[ACTIONS TO TAKE]
**A.** Rewrite the iptables forum post from "num pkts bytes" through "ACCEPT 0 packets, 0 bytes)", changing "handshake" to "connection".
**B.** In the iptables forum post, what is the policy of the FORWARD chain?
**C.** Continue the iptables forum post from its last line.

I've added CODE tags to your post in order to add readability.
Going forward, please use CODE tags on your own.
Quote:
Originally Posted by jacques83
Code:
Chain FORWARD (policy DROP 0 packets, 0 bytes)
num pkts bytes target prot opt in out source destination
1 3 180 NETWORK_STATS all -- * * 0.0.0.0/0 0.0.0.0/0
2 0 0 ACCEPT all -- eth0 eth1 0.0.0.0/0 0.0.0.0/0 state RELATED,ESTABLISHED
3 0 0 ACCEPT all -- eth0 eth2 0.0.0.0/0 0.0.0.0/0
4 0 0 ACCEPT all -- eth2 eth0 0.0.0.0/0 0.0.0.0/0 state RELATED,ESTABLISHED
5 0 0 ACCEPT all -- * * 0.0.0.0/0 0.0.0.0/0 state RELATED,ESTABLISHED
6 3 180 ACCEPT all -- eth2 eth0 0.0.0.0/0 10.1.1.2 state NEW
7 0 0 ACCEPT all -- eth0 eth2 10.1.1.2 0.0.0.0/0 state NEW
|
Well, the policy isn't getting hit so that's good. The rule which allows the handshake to start is getting hit, which is good too. No packets in state ESTABLISHED seem to be passing through here, though, which is bad.
Quote:
Code:
root@r-4-TEST:~# iptables -nvL -t nat --line-numbers
Chain PREROUTING (policy ACCEPT 0 packets, 0 bytes)

[LISTED RECORDS]

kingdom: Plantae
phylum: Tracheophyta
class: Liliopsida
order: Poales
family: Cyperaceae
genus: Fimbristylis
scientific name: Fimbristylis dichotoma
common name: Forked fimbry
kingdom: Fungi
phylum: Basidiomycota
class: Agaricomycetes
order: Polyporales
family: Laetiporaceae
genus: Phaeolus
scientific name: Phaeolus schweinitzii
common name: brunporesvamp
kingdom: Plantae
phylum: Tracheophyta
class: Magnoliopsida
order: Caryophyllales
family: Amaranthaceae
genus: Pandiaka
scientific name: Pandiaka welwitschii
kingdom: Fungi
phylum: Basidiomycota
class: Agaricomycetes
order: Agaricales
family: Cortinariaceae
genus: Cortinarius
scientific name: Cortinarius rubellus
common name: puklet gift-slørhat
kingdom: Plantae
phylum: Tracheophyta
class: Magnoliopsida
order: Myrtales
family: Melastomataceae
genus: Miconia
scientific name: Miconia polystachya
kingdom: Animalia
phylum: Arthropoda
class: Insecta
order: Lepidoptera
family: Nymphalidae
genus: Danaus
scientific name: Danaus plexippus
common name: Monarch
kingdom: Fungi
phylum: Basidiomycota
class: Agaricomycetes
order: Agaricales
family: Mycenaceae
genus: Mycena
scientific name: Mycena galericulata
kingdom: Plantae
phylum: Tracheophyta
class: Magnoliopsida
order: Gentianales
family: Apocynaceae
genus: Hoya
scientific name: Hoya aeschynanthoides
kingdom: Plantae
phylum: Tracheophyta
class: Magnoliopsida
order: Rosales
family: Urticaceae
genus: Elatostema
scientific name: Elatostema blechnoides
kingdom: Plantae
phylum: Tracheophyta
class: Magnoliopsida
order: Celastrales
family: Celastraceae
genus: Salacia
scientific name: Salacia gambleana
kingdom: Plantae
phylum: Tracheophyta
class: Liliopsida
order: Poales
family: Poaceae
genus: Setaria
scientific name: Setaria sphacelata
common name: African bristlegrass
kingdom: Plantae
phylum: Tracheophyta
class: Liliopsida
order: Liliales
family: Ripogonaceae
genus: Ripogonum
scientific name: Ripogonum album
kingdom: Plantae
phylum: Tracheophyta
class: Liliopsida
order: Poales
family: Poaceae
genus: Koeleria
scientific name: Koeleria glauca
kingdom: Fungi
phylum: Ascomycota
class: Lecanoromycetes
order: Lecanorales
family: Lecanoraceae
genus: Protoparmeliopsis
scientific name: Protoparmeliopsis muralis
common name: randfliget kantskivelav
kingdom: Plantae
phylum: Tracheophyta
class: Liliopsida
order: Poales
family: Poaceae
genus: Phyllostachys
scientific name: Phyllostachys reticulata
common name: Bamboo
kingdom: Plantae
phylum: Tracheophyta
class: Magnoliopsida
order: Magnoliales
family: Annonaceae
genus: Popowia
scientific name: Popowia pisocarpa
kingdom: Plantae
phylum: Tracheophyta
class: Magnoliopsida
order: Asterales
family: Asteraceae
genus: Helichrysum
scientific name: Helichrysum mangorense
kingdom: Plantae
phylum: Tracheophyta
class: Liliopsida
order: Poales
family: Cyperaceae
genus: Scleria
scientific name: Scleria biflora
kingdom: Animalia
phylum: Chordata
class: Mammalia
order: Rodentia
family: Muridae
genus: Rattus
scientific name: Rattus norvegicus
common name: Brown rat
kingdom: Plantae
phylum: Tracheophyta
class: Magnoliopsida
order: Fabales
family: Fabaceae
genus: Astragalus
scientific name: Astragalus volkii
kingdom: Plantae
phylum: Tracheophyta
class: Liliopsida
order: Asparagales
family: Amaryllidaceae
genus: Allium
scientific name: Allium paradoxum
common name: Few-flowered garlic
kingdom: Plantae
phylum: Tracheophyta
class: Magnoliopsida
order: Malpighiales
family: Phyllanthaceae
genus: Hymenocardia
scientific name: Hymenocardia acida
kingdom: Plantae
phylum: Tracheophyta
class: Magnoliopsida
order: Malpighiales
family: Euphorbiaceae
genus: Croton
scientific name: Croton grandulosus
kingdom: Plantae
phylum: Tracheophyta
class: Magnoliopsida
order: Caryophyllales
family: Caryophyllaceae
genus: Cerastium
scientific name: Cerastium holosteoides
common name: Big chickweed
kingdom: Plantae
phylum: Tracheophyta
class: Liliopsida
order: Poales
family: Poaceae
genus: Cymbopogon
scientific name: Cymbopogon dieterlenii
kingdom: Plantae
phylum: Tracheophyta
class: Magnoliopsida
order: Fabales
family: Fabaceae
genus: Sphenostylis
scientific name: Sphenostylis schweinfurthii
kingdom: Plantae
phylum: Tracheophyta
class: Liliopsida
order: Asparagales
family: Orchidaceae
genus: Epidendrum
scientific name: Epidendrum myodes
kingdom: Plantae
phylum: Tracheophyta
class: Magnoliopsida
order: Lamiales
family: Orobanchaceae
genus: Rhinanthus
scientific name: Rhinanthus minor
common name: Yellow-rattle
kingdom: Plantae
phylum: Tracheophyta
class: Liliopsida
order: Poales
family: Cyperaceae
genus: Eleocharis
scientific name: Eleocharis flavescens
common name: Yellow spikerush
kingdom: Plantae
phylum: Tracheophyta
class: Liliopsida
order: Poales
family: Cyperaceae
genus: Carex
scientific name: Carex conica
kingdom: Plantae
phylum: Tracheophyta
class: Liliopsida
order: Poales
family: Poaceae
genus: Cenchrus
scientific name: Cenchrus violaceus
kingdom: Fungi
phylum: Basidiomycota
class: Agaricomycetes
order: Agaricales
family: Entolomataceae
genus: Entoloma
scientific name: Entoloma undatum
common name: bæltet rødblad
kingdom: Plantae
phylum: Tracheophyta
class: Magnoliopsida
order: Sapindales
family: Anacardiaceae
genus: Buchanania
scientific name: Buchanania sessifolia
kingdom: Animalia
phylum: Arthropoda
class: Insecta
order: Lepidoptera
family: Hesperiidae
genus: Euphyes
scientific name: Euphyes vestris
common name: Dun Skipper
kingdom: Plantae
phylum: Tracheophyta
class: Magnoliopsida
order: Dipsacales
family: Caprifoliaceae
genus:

[EXPECTED RESULTS]
**A.**
num pkts bytes target prot opt in out source destination
1 3 180 NETWORK_STATS all -- * * 0.0.0.0/0 0.0.0.0/0
2 0 0 ACCEPT all -- eth0 eth1 0.0.0.0/0 0.0.0.0/0 state RELATED,ESTABLISHED
3 0 0 ACCEPT all -- eth0 eth2 0.0.0.0/0 0.0.0.0/0
4 0 0 ACCEPT all -- eth2 eth0 0.0.0.0/0 0.0.0.0/0 state RELATED,ESTABLISHED
5 0 0 ACCEPT all -- * * 0.0.0.0/0 0.0.0.0/0 state RELATED,ESTABLISHED
6 3 180 ACCEPT all -- eth2 eth0 0.0.0.0/0 10.1.1.2 state NEW
7 0 0 ACCEPT all -- eth0 eth2 10.1.1.2 0.0.0.0/0 state NEW
|
Well, the policy isn't getting hit so that's good. The rule which allows the connection to start is getting hit, which is good too. No packets in state ESTABLISHED seem to be passing through here, though, which is bad.
Quote:
Code:
root@r-4-TEST:~# iptables -nvL -t nat --line-numbers
Chain PREROUTING (policy ACCEPT 0 packets, 0 bytes)

**B.** DROP

**C.**
num pkts bytes target prot opt in out source destination
1 1 60 DNAT all -- eth2 * 0.0.0.0/0 192.168.30.41 to:10.1.1.2
Chain POSTROUTING (policy ACCEPT 1 packets, 60 bytes)
num pkts bytes target prot opt in out source destination
1 0 0 SNAT all -- * eth2 0.0.0.0/0 0.0.0.0/0 to:192.168.30.45
2 0 0 SNAT all -- * eth2 10.1.1.2 0.0.0.0/0 to:192.168.30.41
|
The first POSTROUTING rule conflicts with the second one. That is, packets exiting eth2 will get their source address changed to 192.168.30.45, regardless (the 192.168.30.41 rule doesn't stand a chance). To fix that, just invert the rule order. But still, that doesn't seem to be the underlying cause of your issue, since neither rule is getting hit.
I must ask: Are you sure that the SSH box (10.1.1.2 AFAICT) is properly setup? It seems to me that having the gateway address on it improperly configured could cause these very symptoms. Let us know.